*What needs to be done:* Revise the items below by replacing every "series" with "data series" and leaving everything else untouched.

*Input data:*
▼

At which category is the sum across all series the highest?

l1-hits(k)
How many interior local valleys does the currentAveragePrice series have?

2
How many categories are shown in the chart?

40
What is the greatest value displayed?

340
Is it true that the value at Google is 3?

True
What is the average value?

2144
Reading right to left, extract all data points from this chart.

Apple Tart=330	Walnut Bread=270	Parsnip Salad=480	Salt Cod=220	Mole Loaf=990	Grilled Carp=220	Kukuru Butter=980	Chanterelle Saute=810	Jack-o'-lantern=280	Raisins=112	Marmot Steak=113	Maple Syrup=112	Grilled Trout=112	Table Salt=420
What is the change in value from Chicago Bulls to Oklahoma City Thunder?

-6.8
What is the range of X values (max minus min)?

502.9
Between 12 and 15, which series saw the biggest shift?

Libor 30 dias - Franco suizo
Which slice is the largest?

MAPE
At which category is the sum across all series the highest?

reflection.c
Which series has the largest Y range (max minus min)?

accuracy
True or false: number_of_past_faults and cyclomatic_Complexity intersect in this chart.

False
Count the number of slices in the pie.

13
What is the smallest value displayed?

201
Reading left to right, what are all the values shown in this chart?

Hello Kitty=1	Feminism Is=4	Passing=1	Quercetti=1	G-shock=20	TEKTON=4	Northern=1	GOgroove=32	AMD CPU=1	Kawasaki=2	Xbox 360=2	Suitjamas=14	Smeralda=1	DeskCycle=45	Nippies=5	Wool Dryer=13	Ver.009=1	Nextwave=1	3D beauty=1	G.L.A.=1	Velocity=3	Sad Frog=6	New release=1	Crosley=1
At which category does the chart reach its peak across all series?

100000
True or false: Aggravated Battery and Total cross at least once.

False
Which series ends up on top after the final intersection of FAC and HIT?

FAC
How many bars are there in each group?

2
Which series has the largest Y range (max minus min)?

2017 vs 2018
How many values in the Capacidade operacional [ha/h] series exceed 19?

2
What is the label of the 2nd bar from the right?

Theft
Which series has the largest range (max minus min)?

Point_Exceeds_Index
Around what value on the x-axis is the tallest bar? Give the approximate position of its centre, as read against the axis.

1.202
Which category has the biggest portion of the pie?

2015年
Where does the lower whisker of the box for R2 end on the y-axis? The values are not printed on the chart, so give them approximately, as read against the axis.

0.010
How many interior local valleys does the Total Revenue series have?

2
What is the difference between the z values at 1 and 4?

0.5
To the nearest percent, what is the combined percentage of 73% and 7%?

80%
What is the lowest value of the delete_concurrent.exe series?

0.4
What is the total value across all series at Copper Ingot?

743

▲

*Solution to the problem:*
At which category is the sum across all data series the highest?

l1-hits(k)
How many interior local valleys does the currentAveragePrice data series have?

2
How many categories are shown in the chart?

40
What is the greatest value displayed?

340
Is it true that the value at Google is 3?

True
What is the average value?

2144
Reading right to left, extract all data points from this chart.

Apple Tart=330	Walnut Bread=270	Parsnip Salad=480	Salt Cod=220	Mole Loaf=990	Grilled Carp=220	Kukuru Butter=980	Chanterelle Saute=810	Jack-o'-lantern=280	Raisins=112	Marmot Steak=113	Maple Syrup=112	Grilled Trout=112	Table Salt=420
What is the change in value from Chicago Bulls to Oklahoma City Thunder?

-6.8
What is the range of X values (max minus min)?

502.9
Between 12 and 15, which data series saw the biggest shift?

Libor 30 dias - Franco suizo
Which slice is the largest?

MAPE
At which category is the sum across all data series the highest?

reflection.c
Which data series has the largest Y range (max minus min)?

accuracy
True or false: number_of_past_faults and cyclomatic_Complexity intersect in this chart.

False
Count the number of slices in the pie.

13
What is the smallest value displayed?

201
Reading left to right, what are all the values shown in this chart?

Hello Kitty=1	Feminism Is=4	Passing=1	Quercetti=1	G-shock=20	TEKTON=4	Northern=1	GOgroove=32	AMD CPU=1	Kawasaki=2	Xbox 360=2	Suitjamas=14	Smeralda=1	DeskCycle=45	Nippies=5	Wool Dryer=13	Ver.009=1	Nextwave=1	3D beauty=1	G.L.A.=1	Velocity=3	Sad Frog=6	New release=1	Crosley=1
At which category does the chart reach its peak across all data series?

100000
True or false: Aggravated Battery and Total cross at least once.

False
Which data series ends up on top after the final intersection of FAC and HIT?

FAC
How many bars are there in each group?

2
Which data series has the largest Y range (max minus min)?

2017 vs 2018
How many values in the Capacidade operacional [ha/h] data series exceed 19?

2
What is the label of the 2nd bar from the right?

Theft
Which data series has the largest range (max minus min)?

Point_Exceeds_Index
Around what value on the x-axis is the tallest bar? Give the approximate position of its centre, as read against the axis.

1.202
Which category has the biggest portion of the pie?

2015年
Where does the lower whisker of the box for R2 end on the y-axis? The values are not printed on the chart, so give them approximately, as read against the axis.

0.010
How many interior local valleys does the Total Revenue data series have?

2
What is the difference between the z values at 1 and 4?

0.5
To the nearest percent, what is the combined percentage of 73% and 7%?

80%
What is the lowest value of the delete_concurrent.exe data series?

0.4
What is the total value across all data series at Copper Ingot?

743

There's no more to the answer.